ВЖ: Я думал об этом. Но убедился, что сегодня нет таких западников и либералов, как, например, Тургенев, Чернышевский, Герцен и прочие. Всё какая-то шелуха, типа Ксюши Собчак – это всё шмурдяк второй свежести. Так что я не вижу реальных диаметрально противоположных лагерей. Всё – от шоубиза! Единство у нас было. Была идея, к которой можно по-разному относиться, но она была впервые за долгую историю. Как бы то ни звучало, но это была социалистическая идея. Да, много издержек, но всё работало, и каждый человек чувствовал себя причастным к какой-то великой идее. И более того, — каждый советский гражданин чувствовал за собой огромную машину, которая обеспечивала ему самое главное – безопасность! Сумели же они за столь короткое время сработать это. Почему же мы не можем? А потому что нас за четверть века научили только одному – заработать на хлеб. И каждый, большинство думает только про это. Впрочем, люди не виноваты, ибо они поставлены были в такие условия. А сейчас у нас так —  кто будет думать про своего брата, когда в животе сухо?

 АК: Согласен, что не те уже западники, не те и славянофилы. Согласен и с тем, что на пустое брюхо ни наука, ни стройка не идет. Но с другой стороны – строили же ведь каналы и высотки с голодным брюхом, и научные открытия делали в лагерях — того же отца Павла Флоренского вспомнить можно, человек работал в совершенно невыносимых условиях. В наше время такого не представить уже, увы…
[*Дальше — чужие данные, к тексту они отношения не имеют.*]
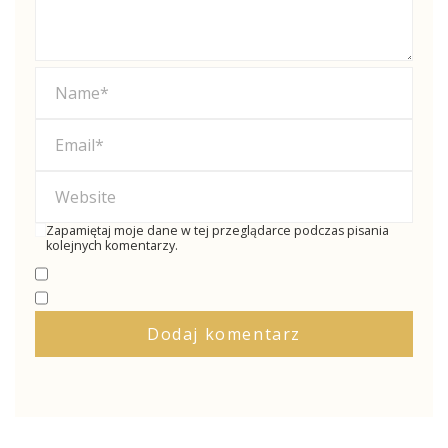
Zapamiętaj moje dane w tej przeglądarce podczas pisania
kolejnych komentarzy.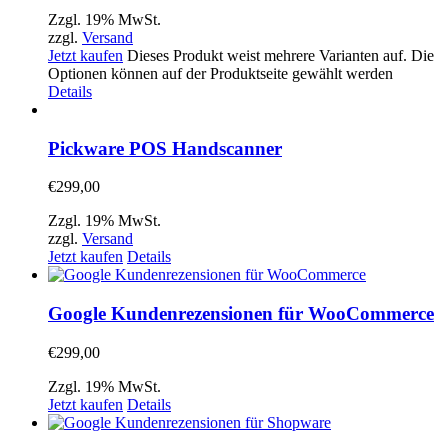
Zzgl. 19% MwSt.
zzgl.
Versand
Jetzt kaufen
Dieses Produkt weist mehrere Varianten auf. Die
Optionen können auf der Produktseite gewählt werden
Details
Pickware POS Handscanner
€
299,00
Zzgl. 19% MwSt.
zzgl.
Versand
Jetzt kaufen
Details
Google Kundenrezensionen für WooCommerce
€
299,00
Zzgl. 19% MwSt.
Jetzt kaufen
Details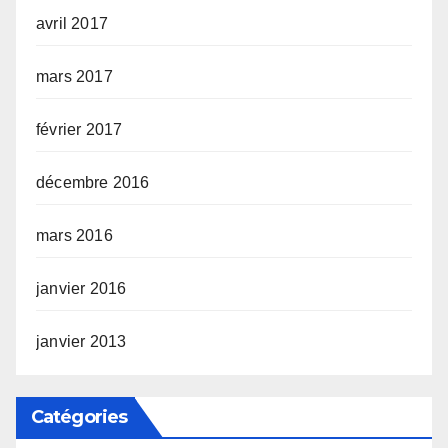
avril 2017
mars 2017
février 2017
décembre 2016
mars 2016
janvier 2016
janvier 2013
Catégories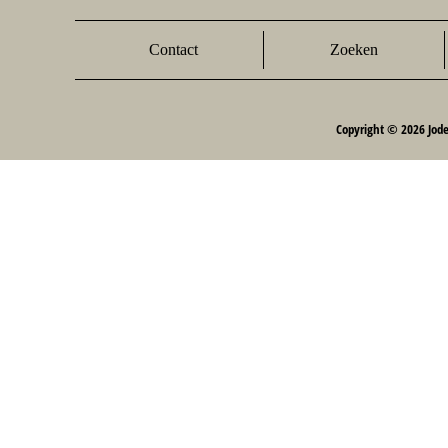
Contact
Zoeken
Copyright © 2026 Jod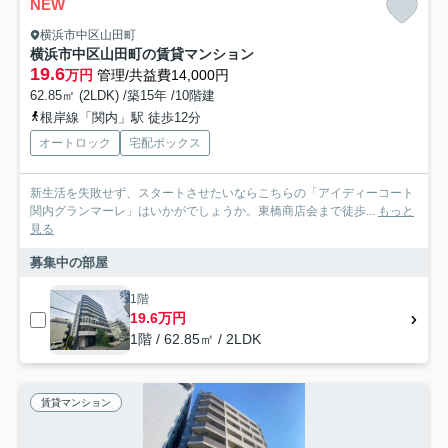
NEW
横浜市中区山田町
横浜市中区山田町の賃貸マンション
19.6
万円
管理/共益費14,000円
62.85㎡ (2LDK) /築15年 /10階建
根岸線「関内」駅 徒歩12分
オートロック
宅配ボックス
新生活を失敗せず、スタートさせたいならこちらの「アイディーコート
関内グランマーレ」はいかがでしょうか。東橋商店会まで徒歩...
もっと
見る
募集中の部屋
1階
19.6万円
1階 / 62.85㎡ / 2LDK
賃貸マンション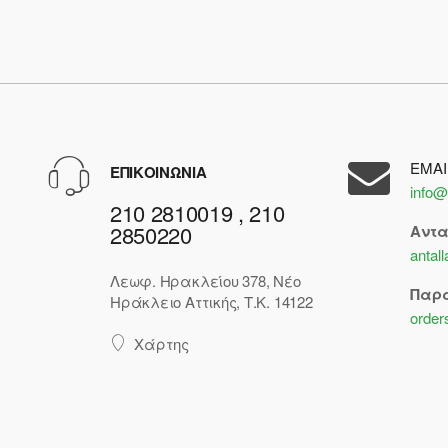
EMAI
ΕΠΙΚΟΙΝΩΝΙΑ
info@
210 2810019 , 210
2850220
Αντ
antal
Λεωφ. Ηρακλείου 378, Νέο
Παρ
Ηράκλειο Αττικής, Τ.Κ. 14122
order
Χάρτης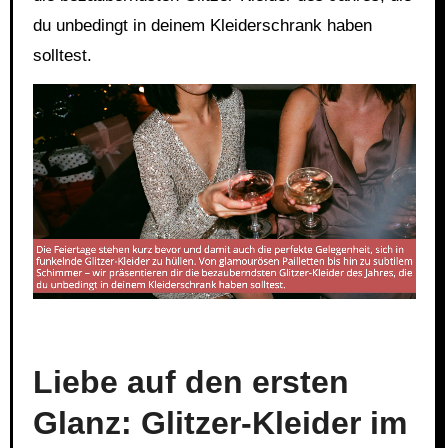
du unbedingt in deinem Kleiderschrank haben
solltest.
Link
Embed
Liebe auf den ersten
Glanz: Glitzer-Kleider im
ВЖ: Этим занимались строгие ИДЕАЛИСТЫ, — они много отличаются от мещан, живущих хлебом, которых большинство. Ты думаешь все они читали «Хлеб и чтение» Андрея Платонова? А он в сей повести написал именно про это – про идеалиста, которому во что бы то ни стало нужно сработать электричество. Идеалистов не может быть много, но именно они и являются поводырями общества и его движущей силой. Максим Горький, не имея в доме свечи, читал книги у окна, отражая лунный свет на книжную страницу подносом. Их мало, жадных до знаний и открытий, людей.